Seven old-and-new film sellers are shoehorned in the Italian Film Commission office at AFM. But the remaining two thirds of the 101 newbies either take offices solo or share with one other company.
Of 22 exhibitors clustered on the second floor of last year’s AFM, only 11 names resurfaced this year.
From 2001, fewer than half the 26 exhibitors from floors two and three are in evidence this year. New companies with the lowest priority tend to land on floors two and three at the Loews Santa Monica Beach Hotel, where seven of its eight floors are crammed with AFM exhibitors.
Among the new trends:
Territorial buyers are setting up as sellers, including Becker (Australia), Bollywood distrib Eros Ent. (U.K.), Fortune Star (Hong Kong), Latido (Spain), New Films Intl. (Eastern Europe) and Tohokushinsha (Japan).
There’s a new wave of umbrella orgs, typically film agencies mandated to enlarge business in their territories. First- timers in this category include Japan External Trade Organization (JETRO), ROC Government Information Office (Taiwan) and Russian Cinema Council (Ruscico).
AFM managing director Jonathan Wolf says umbrella orgs are encouraged, because they enable small companies to participate in the market.
Wolf attributes the twice-the-normal number of newbie exhibitors to a combination of factors.
The film sales climate is improving after a three-year downturn; the weak dollar reduces travel expenses for most non-U.S. exhibitors; and AFM’s own market promotion effort have all contributed to the full house.

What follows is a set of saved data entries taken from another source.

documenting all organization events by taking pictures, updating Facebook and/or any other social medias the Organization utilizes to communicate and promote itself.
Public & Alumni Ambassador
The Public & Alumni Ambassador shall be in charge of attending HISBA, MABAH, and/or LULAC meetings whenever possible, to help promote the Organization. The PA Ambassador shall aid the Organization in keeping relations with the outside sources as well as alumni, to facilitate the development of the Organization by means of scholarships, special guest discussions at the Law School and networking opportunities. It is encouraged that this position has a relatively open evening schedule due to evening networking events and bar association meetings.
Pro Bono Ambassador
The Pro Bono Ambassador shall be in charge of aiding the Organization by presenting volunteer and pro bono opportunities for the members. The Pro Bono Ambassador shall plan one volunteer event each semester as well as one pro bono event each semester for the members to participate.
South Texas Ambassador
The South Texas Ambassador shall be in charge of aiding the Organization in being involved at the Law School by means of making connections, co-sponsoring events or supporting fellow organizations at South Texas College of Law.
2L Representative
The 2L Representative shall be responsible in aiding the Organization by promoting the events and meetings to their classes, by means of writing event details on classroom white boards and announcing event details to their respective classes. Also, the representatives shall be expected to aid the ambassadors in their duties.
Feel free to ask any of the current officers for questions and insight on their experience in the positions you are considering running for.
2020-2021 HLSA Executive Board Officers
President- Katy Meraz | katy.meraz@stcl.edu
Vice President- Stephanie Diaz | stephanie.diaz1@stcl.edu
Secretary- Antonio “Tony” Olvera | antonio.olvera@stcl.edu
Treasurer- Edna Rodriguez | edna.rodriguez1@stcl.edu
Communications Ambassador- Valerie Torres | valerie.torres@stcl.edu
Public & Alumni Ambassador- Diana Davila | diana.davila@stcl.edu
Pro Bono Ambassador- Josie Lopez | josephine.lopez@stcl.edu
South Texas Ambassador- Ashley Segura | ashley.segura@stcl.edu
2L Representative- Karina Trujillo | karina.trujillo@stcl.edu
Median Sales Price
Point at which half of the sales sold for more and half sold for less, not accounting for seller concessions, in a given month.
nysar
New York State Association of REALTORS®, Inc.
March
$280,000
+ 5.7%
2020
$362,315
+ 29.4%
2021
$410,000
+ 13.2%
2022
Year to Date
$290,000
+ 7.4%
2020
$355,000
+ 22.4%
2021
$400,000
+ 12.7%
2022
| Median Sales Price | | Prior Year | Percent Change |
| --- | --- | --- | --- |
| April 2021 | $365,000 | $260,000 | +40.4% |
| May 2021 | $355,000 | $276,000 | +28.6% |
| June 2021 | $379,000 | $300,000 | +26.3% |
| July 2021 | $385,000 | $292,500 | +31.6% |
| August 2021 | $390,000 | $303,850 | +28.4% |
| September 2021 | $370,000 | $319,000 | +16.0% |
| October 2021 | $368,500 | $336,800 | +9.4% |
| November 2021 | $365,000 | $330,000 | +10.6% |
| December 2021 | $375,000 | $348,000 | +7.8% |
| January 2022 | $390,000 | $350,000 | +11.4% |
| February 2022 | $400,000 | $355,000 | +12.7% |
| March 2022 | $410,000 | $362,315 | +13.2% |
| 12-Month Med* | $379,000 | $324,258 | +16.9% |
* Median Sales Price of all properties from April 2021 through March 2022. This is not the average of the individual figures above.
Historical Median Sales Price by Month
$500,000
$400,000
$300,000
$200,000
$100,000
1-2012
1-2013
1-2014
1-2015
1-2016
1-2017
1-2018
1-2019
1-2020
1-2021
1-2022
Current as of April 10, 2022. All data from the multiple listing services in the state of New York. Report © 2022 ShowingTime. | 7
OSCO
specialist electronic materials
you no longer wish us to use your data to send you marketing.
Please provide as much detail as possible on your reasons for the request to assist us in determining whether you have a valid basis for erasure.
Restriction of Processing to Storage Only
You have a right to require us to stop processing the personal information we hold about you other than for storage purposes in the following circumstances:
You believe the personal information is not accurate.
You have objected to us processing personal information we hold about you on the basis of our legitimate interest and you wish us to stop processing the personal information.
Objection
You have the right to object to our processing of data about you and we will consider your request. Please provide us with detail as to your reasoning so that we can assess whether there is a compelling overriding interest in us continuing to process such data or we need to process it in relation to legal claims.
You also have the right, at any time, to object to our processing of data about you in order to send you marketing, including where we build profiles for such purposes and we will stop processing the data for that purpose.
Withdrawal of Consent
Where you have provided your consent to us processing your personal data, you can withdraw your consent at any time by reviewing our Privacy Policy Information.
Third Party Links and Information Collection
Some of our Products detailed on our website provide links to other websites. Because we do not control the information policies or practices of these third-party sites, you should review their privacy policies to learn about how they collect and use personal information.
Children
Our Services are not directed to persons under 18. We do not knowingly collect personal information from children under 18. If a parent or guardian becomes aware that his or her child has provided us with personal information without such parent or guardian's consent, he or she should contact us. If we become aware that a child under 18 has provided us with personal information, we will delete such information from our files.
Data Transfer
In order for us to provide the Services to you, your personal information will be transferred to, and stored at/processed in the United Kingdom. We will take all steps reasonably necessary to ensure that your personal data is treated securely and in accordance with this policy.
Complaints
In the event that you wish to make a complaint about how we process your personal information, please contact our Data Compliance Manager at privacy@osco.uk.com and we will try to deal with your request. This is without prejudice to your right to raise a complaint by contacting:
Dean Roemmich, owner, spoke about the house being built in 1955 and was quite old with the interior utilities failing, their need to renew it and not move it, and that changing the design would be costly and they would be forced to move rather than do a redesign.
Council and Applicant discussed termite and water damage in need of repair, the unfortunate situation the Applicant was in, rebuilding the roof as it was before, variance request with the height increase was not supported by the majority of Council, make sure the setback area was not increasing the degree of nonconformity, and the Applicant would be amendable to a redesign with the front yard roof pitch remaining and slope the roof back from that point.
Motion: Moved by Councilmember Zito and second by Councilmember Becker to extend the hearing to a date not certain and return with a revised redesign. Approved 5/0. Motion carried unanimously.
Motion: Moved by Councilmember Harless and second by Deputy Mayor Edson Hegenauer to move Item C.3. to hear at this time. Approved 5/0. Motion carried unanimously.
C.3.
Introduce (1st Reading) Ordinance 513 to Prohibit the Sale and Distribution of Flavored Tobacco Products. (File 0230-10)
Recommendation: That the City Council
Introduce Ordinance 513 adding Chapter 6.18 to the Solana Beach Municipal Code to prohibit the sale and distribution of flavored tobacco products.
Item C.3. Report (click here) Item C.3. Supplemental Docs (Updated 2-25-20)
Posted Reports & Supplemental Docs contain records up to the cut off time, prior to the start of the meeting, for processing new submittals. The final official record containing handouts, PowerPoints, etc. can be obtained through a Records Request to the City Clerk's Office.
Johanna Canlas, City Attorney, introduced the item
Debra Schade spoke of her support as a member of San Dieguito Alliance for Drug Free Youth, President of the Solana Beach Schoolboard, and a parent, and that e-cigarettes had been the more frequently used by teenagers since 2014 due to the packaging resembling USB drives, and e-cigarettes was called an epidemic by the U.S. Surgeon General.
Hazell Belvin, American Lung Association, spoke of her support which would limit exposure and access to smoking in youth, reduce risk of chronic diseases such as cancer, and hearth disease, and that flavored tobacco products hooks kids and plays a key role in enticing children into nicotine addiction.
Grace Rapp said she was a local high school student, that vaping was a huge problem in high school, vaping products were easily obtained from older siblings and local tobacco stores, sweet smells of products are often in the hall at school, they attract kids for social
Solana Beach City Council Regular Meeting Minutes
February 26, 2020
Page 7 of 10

Over the years, the most common type of newbie is a U.S. film producer who diversifies by becoming a film seller.
But these typically don’t have staying power.
In one colorful example, Frozen Assets was an exhibitor in the early 1990s that handled a comedy film about a sperm bank with the same name.
While companies may fall by the wayside, their executives remain on the merry-go-round, moving to new startups or latching on to established outfits.
The freshman class of 2004 is peppered with lots of U.S. companies, which profess to be neither brave nor foolhardy.
They point to various synergies.
Among the new blood from the U.S. is MarVista, which holds 3,000 titles of TV and animation programming from a predecessor and also international rights (except for Germany) to “Sounder,” the 1972 film about a family of black farmers that received four Oscar noms.
“The majors don’t reach niche markets that can have significant sales,” says MarVista managing director Fernando Szew. “There’s still room for little gems.”
Mindfire arrives with a film based on the Vampirella comic book property via two of its owners that are comic and film magazine publishers.
“You can achieve success in the business work in the short term if your first film works and you build on that,” says Mindfire head of sales Phil Botana.
“For the long term, you have to be careful not to grow too quickly, have a handle on where the marketplace is going and making smart financial decisions along the way.”
Cinamour is coming from the TV arena, where it licensed its syndicated TV reality series “Cheaters” to foreign TV buyers and now is serving up fantasy action adventure film “Forbidden Warrior.”
“We have foreign clients asking for this kind of programming,” says Cinamour chairman Glen Hartford. “I think this business is less risky than people think.”
The reality series “Cheaters” hires private detectives to follow people suspected of being unfaithful at the request of their suspicious mates.
Not all of the freshman class of 2004 are medium or small.
Hong Kong-based Fortune Star is the movie rights arm of pan-Asian satellite platform Star TV, which is itself a unit of Rupert Murdoch’s media conglom News Corp.